Ces justifications sont en vérité irrecevables :

En premier lieu, il faut rappeler que nous sommes encore dans un Etat de droit et même de droit écrit. Le texte doit prévaloir sur les improvisations. Et les mots doivent avoir un sens. La Loi de finances votée chaque année par nos députés inscrit une mesure relative à la déduction de "frais d'emploi". C'est absolument extraordinaire, et extraordinairement inquiétant, que l'on s'accommode aussi facilement de la Loi de finances ; les députés votent une mesure liée à des prétendus frais d'emploi et les commentateurs, ministres inclus, indiquent à voix haute qu'il s'agirait en fait d'une mesure de compensation salariale. Et ainsi va la vie, paisible, le droit, la Constitution, la légitimité et le pouvoir des parlementaires, la dignité de leur fonction, foulés aux pieds ; et toujours au prétexte que cela concerne une corporation estimable ou que cela sert la diversité de la Presse.

Il n'est pas inutile de noter que le Code des Impôts précise que l'Administration n'a pas le droit de demander justification des frais d'emploi, signant là, s'il en était besoin, la tartufferie de la situation.

Mais au delà même de cette tromperie, il n'est évidemment pas dans les missions de l'Etat de corriger la grille de salaire d'une profession par le truchement d'une niche fiscale.
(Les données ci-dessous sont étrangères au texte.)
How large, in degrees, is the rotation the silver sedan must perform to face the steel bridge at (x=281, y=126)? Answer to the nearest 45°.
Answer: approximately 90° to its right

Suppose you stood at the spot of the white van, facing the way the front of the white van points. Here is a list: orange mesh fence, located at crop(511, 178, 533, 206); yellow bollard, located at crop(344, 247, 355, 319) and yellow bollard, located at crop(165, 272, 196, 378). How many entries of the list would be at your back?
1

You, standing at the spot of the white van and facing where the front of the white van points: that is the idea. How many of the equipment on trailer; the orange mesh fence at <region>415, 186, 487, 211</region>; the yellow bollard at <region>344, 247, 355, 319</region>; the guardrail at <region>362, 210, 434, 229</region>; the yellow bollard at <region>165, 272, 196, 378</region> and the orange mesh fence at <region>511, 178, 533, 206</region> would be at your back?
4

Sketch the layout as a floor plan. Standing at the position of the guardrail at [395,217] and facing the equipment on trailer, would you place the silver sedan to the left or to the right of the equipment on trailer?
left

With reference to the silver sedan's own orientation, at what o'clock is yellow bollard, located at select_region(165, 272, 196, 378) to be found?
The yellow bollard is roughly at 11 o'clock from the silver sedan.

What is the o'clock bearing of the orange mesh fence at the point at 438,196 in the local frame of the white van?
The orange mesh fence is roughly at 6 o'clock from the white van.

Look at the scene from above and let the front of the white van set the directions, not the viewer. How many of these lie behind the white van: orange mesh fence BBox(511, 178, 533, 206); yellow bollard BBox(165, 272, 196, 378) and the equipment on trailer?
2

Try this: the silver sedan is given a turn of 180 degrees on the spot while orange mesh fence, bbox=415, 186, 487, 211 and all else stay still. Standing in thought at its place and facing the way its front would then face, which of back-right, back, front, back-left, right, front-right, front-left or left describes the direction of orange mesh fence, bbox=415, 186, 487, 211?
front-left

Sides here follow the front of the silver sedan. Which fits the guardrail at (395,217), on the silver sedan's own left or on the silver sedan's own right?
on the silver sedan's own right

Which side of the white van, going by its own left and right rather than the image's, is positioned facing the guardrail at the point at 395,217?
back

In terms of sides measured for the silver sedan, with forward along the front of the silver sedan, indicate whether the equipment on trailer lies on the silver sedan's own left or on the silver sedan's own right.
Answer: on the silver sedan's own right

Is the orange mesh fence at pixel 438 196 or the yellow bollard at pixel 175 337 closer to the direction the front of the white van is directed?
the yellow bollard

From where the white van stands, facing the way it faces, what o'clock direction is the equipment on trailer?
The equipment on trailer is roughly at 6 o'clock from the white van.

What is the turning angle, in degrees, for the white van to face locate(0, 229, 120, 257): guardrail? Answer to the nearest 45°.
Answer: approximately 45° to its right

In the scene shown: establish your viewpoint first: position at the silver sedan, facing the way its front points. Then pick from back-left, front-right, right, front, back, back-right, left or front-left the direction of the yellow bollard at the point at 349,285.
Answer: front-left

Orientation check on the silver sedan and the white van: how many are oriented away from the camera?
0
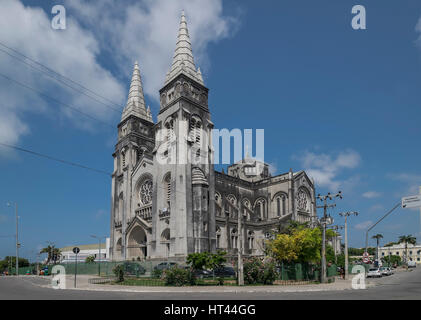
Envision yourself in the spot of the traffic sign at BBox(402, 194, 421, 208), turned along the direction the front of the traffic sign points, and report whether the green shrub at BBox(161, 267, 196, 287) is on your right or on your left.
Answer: on your right

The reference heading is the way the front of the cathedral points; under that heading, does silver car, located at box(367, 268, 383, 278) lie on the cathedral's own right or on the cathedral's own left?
on the cathedral's own left

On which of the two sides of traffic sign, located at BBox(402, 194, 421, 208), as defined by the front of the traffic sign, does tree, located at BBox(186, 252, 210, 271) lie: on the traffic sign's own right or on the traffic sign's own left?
on the traffic sign's own right

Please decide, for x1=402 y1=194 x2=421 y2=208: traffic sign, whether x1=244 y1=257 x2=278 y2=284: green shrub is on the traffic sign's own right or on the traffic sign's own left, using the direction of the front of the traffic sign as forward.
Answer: on the traffic sign's own right

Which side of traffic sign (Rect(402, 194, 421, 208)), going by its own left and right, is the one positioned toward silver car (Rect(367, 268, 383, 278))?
back

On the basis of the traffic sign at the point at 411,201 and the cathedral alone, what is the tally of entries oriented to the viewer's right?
0

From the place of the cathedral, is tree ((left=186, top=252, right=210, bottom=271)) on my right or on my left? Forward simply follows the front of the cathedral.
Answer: on my left

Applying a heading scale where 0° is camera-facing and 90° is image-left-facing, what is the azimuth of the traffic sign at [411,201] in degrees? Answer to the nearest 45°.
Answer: approximately 0°
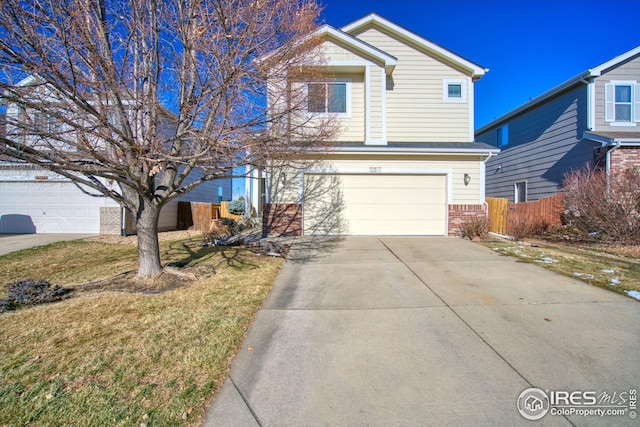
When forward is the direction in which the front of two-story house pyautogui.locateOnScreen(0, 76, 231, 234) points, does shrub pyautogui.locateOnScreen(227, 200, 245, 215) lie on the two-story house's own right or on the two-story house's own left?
on the two-story house's own left

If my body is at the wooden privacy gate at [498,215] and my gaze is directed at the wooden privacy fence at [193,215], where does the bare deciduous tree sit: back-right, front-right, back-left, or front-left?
front-left

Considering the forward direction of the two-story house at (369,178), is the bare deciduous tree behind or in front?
in front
Ce n'est tout simplement pas le rôle de l'impôt. L'impôt doit être prélevé à concurrence des capacités de chacun. Et les capacités de chacun ne sont mesurées que par le revenu, pas selon les mérites ou caractéristiques des professions qui ont généré ce revenu.
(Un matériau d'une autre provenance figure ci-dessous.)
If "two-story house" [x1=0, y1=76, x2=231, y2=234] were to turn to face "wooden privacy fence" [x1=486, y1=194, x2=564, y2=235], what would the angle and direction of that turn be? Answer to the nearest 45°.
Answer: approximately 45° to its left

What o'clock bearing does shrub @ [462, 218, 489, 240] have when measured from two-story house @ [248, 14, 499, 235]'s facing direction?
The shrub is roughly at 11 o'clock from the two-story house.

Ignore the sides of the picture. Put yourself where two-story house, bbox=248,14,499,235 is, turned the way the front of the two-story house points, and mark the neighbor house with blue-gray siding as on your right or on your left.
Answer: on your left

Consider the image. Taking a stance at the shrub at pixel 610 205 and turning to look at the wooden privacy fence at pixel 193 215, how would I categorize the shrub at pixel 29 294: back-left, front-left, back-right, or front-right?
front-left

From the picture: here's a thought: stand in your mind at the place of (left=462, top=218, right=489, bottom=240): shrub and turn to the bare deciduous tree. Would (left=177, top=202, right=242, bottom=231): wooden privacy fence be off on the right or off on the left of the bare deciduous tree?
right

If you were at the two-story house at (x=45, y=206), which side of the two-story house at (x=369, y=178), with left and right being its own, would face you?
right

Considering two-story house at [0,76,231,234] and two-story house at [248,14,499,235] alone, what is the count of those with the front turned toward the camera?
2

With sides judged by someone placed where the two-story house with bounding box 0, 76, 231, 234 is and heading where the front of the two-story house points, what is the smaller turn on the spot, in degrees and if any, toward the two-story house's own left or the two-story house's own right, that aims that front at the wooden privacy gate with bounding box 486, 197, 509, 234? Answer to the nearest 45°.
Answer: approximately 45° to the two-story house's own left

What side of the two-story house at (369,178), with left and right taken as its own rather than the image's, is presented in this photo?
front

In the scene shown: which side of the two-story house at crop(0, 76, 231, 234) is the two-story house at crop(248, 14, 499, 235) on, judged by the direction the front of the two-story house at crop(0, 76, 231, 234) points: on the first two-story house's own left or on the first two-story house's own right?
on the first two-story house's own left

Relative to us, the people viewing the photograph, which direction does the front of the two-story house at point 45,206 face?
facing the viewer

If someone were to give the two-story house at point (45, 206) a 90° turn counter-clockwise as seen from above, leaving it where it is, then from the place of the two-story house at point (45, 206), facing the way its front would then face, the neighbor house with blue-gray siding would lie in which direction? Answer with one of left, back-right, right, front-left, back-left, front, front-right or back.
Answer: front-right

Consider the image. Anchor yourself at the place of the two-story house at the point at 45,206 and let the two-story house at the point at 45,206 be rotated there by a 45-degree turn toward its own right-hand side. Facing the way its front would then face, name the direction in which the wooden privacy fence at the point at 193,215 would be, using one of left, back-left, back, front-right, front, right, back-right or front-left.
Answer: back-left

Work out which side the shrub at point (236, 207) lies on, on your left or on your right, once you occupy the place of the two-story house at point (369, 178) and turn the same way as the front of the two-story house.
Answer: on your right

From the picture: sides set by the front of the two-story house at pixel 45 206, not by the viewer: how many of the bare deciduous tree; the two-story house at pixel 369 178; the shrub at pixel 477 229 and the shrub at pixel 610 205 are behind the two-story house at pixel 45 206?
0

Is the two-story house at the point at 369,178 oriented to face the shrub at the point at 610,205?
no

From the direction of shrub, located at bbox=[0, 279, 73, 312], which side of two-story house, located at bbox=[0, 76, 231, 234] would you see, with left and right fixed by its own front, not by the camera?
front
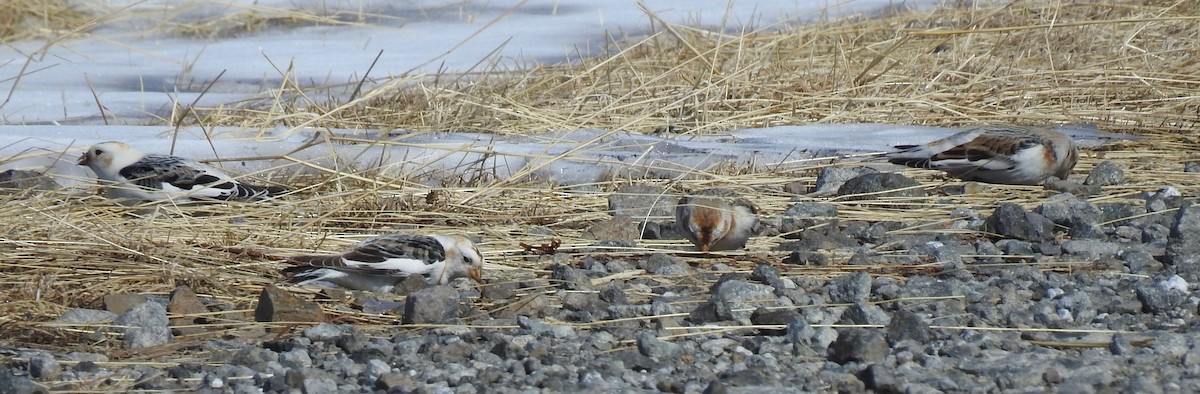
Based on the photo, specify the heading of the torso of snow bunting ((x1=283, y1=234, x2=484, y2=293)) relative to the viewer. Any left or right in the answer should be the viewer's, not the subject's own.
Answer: facing to the right of the viewer

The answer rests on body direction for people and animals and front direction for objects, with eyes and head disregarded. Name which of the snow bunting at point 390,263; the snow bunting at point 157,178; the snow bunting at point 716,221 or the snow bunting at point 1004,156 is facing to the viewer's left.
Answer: the snow bunting at point 157,178

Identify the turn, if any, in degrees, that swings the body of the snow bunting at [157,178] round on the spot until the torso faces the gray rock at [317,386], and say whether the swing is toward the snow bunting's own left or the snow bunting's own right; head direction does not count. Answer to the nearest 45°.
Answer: approximately 90° to the snow bunting's own left

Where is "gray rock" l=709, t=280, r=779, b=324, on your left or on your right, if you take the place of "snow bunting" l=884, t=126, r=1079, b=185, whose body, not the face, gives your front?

L'Etat n' a pas, non plus, à venir aider un secteur presque entièrement privatisé et possédé par de grands groupes industriels ou financiers - Bouygues, Lagardère, Dassault, Rothschild – qui se devraient de rémunérer correctement tous leurs employés, qu'ils aient ou non une carte de presse. L'Etat entretiendrait alors le système en encourageant un déséquilibre, les entreprises intégrant l'avantage fiscal dans leurs raisonnements pour fixer les salaires des journalistes.

Enfin, on remarquera que les professions de l'information et du divertissement étant toujours davantage mêlées, la frontière du journalisme et de l'animation est brouillée. Les prestations de Mme Pulvar chez Ruqier étaient éligibles à cette défiscalisation. Les animateurs du Petit Journal de Canal ont eux aussi obtenu une carte de Presse et le bénéfice fiscal qui va avec.

A l'heure de la justice, à l'aune de laquelle toute chose doit maintenant être mesurée, cet avantage n'est juste qu'une niche fiscale indéfendable.